A portrait of Rubens's first wife, 1625

Isabella Brant, Peter Paul Rubens's first wife. They married on 13 October 1609 in St. Michael's Abbey and had three children: Clara, Albert and Nicolaas.

My handsome husband, Peter Paul Rubens and I

Peter Paul and I met at his brother's wedding in 1609. I was eighteen years old at the time. We got married that same year. Almost head over heels. I was so proud of my handsome, well-educated, gifted fiancé.


Our house and our three sweet children

Initially we lived in the house of my parents, in Kloosterstraat. That is where our two eldest children were born, my sweet, lively Clara Serena in 1611 and my dear, smart Albert in 1614. Then we purchased our house in Wapper, where our little imp Nicolaas was born.

Peter Paul wanted our house to remind him of Italy, where he had lived for eight years. He designed a special portico, in the Italian style, in between our courtyard and filled our garden with roses, tulips, grapes and honeysuckle.

He is philosophically inclined, my husband, he had some lovely antique mottos chiselled into the portico. "The gods love humans more than humans love themselves", it says. "I know this to be true because otherwise I would never have survived the illness and death of our daughter Clara Serena, when she was twelve. Something gave me the force to soldier on, to console Peter Paul even. I had to be strong for my husband and our sons."
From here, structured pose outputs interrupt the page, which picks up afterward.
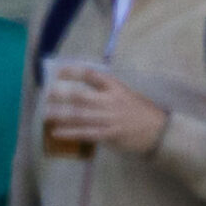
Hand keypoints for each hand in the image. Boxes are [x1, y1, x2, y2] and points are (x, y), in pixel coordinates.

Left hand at [41, 67, 168, 155]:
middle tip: (46, 93)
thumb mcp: (127, 93)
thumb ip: (108, 90)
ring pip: (79, 115)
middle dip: (62, 94)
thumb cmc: (142, 112)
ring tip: (45, 113)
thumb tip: (87, 86)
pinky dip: (69, 133)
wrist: (159, 131)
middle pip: (80, 95)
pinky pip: (85, 133)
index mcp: (115, 87)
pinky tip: (56, 132)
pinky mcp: (108, 134)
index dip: (73, 72)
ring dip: (60, 114)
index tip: (60, 72)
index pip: (91, 75)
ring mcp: (108, 118)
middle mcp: (109, 101)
Life is good, here in our house. Peter Paul has a large studio. He often receives interesting foreign visitors there, art lovers, painters and scientists. Then I order our maid Magdalene to prepare a banquet. We enjoy a pie and sweet wine from the south in our dining room while the candlelight is reflected on the gilt leather.


My home

When he moved to Antwerp, my husband soon received important commissions to produce paintings for our churches and for our mayor. I still keep the pair of embroidered gloves in a small box in our bedroom. I received them from the patrons when Peter Paul completed the Descent from the Cross for our Cathedral. You can still see this painting there, I'm sure you must have heard about it?  When I wear these gloves, I feel a sense of kinship with our lovely city, I feel at home here. And that's really precious to me.


Twinkling eyes

When Peter Paul paints or draws me, he always adds a twinkle to my eyes and makes me smile - he says he wants to remember how I smile and how I make him laugh with my fast-paced jokes and witty answers. He spoils me! Long after I will have died, people will still be able to see what I looked like. I find that an amazing idea.